Following the unusual issuing of a reminder email by the legal officer for Wrexham Council there will be added focus on the chair-persons of meetings over the running of the meetings, and conduct at the business end of recommendations, amendments and votes.
The change in wording of recommendations in reports follows a ‘clarification’ from the council’s legal officer after ‘apparent confusion’ at the scrutiny committee meeting earlier this month – that we reported on under the headline “Another shambolic end to a Scrutiny meeting at Wrexham Council”
The recommendations before that meeting are pictured below, which we wrote up as being accepted.
Due to the messy end of the meeting we asked, as noted in our report , Wrexham Council if there was any guidance in terms of what the legal process is formally for the intervening on recommendations by lead members at a Scrutiny Committee.

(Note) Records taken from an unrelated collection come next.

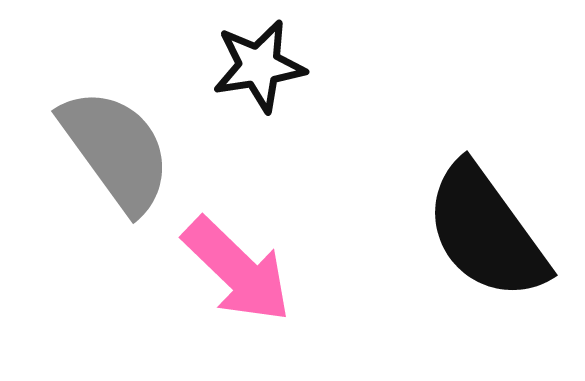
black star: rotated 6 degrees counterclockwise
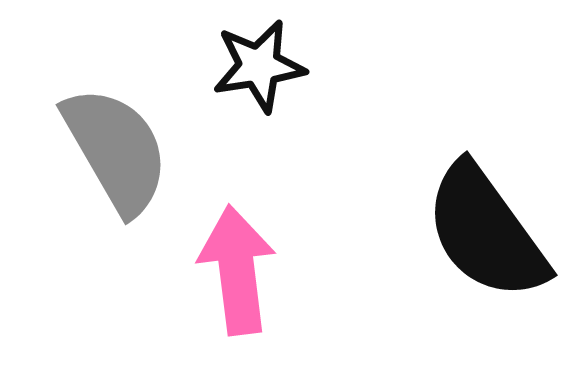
gray semicircle: rotated 6 degrees clockwise
pink arrow: rotated 141 degrees counterclockwise
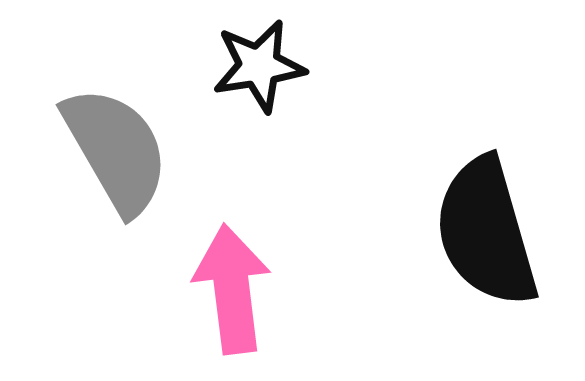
black semicircle: rotated 20 degrees clockwise
pink arrow: moved 5 px left, 19 px down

We also requested if there was a copy of the minutes made by the officers at the meeting, which would capture the recommendations tabled and the final votes. We also asked if there had been any complaints been raised over the meeting.

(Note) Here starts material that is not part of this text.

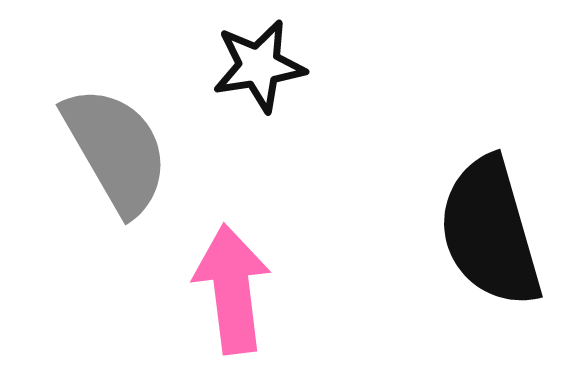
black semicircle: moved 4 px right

Ten days later a spokesperson has told us: “At the meeting on Wednesday, November 1st, members agreed to recommend that the Committee thank Officers for the report and the work to date in winding down the Communities First Programme; and to recommend that the Lead Member make representations to Welsh Government regarding the need for detailed guidance on the allocation of the Legacy Fund as a matter of urgency and seek clarification as to whether the fund is likely to continue post-2020.”
The above certainly reflects the flavour, direction and some requests from the meeting, however in our recollection we can’t recall a new set of recommendations clearly and specifically formed then approved, with the anger at the end of the meeting resulting from the lack of flexibility over the recommendations changing from as they were presented in the report.
Wrexham Council point out the next stage in the process, with councillors on the committee due to approve the version of events as they are recorded in the minutes of the meeting, which are put before vote to approve them as a correct record: “This is to be accepted as the minutes at the next meeting of the committee on December 6th”.
In response to our other related queries, Wrexham Council said: “No formal complaints have been raised due to the meeting” adding “Records of individual votes and those who propose and second recommendations at Scrutiny Committee meetings are not recorded in the minutes”.